One grave concern is that service disruptions are highly likely.
Another concern is that private insurance plans, which have traditionally dealt with acute medical services, have limited experience in coordinating care for individuals with complex, long-term care needs.
These consumers require an array of supports and services, many of which are non-medical in nature but are critical to allowing people with disabilities to live in their own homes and communities.
It remains unclear whether private insurance companies understand the importance of such services and the needs of this population.
Furthermore, private insurance plans have their own need – the need to watch their bottom line. This means plans may deny services in an effort to lower costs and maximize profits.
Consumers in other states that have already shifted to managed long-term care have often suffered devastating disruptions and cuts to vital services.
In California, a chaotic transition led to consumers abruptly losing access to trusted providers.
In New York, insurance plans began denying services to the most frail and impaired consumers, instead opting to serve healthier (and thus less costly) individuals.
A similar crisis occurred in Tennessee, where consumers with worsening conditions found themselves actually losing care when they needed it the most.
And in Florida, older adults and persons with disabilities at risk of nursing facility placement filed a lawsuit against the state after suffering severe reductions in services due to the state’s switch to managed care.
In order to avoid a similar fate in Pennsylvania, we urge the state to press pause and re-evaluate its plan, particularly because of the ambitious scope of Community HealthChoices and the vulnerability of the population it would cover.
The state must consider other models for coordinating care besides enrolling consumers in private insurance plans, and it must implement any new program gradually by first testing the system in a limited geographic area.
Additionally, Pennsylvania must allow for enough time to actively involve the public, including seniors and people with disabilities, in the decision-making surrounding the mechanics of a new system.
We recommend the formation of stakeholder work groups that would contribute to key decisions on issues such as eligibility, needs assessments, service planning, quality assurance, program monitoring, and appeals for service denials.
Choices regarding these crucial issues will determine whether a new program effectively protects consumers’ interests.

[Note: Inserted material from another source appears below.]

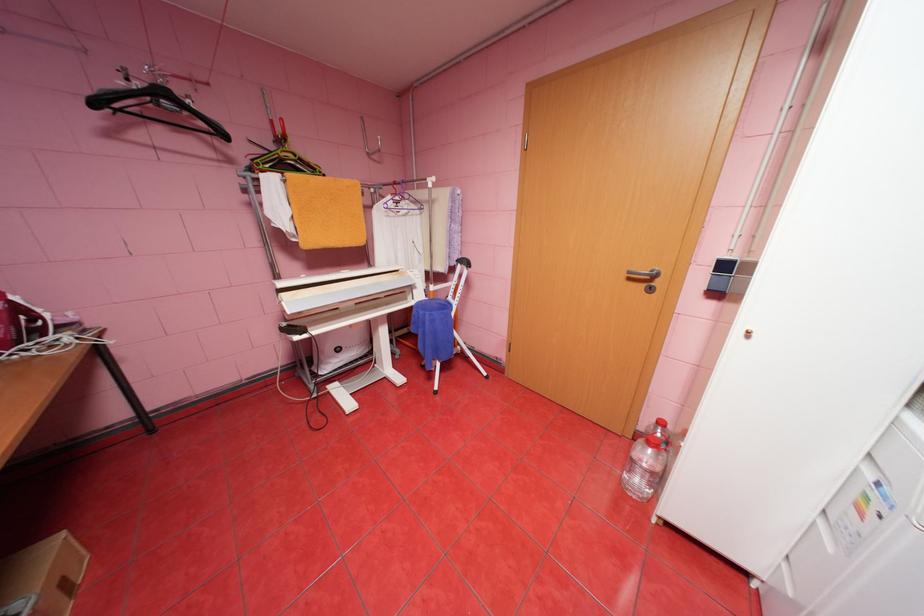
At what (x,y) coordinates should I click in order to perform the action: click on black light switch. Please return your answer as a coordinate pair (x, y). Image resolution: width=924 pixels, height=616 pixels. Looking at the image, I should click on (722, 275).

While the state has recently created more opportunities for public input about Community HealthChoices, it has given no indication that it will depart from its accelerated timeline for implementing the program.
Yet if Pennsylvania persists with this current schedule, it is only inviting the unnecessary risk of harm to hundreds of thousands of vulnerable people.
The state must reconsider its approach.
With the lives of so many vulnerable Pennsylvanians at stake, if the state must proceed with managed long-term care, it should do so slowly and with caution.
Jennifer Kye is the Borchard Fellow in Law and Aging, Community Legal Services of Philadelphia; Laval Miller-Wilson is the Executive Director, Pennsylvania Health Law Project; Diane Menio is the Executive Director, Center for Advocacy for the Rights and Interests of the Elderly; Peri Jude Radecic is the Chief Executive Officer, Disability Rights Network of Pennsylvania; and Antoinette Kraus is the State Director, Pennsylvania Health Access Network.